— Lens and sensor parameters —
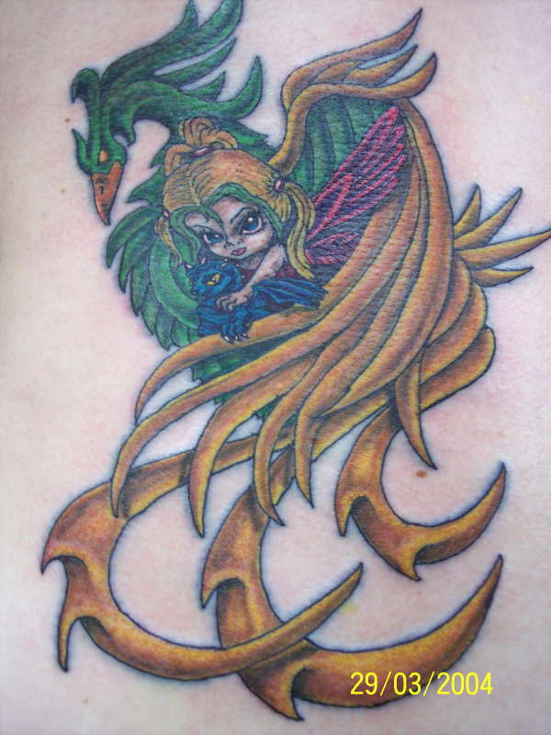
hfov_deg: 36.8
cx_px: 276
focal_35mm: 39
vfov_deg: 47.9
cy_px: 368
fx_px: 828
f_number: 3.4
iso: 200
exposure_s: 1/15
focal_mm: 8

— PROBLEM TO WORK ON —
In your copy, repeat each record exactly and include no pictures.

— ANSWER TO THIS EXERCISE —
hfov_deg: 36.8
cx_px: 276
focal_35mm: 39
vfov_deg: 47.9
cy_px: 368
fx_px: 828
f_number: 3.4
iso: 200
exposure_s: 1/15
focal_mm: 8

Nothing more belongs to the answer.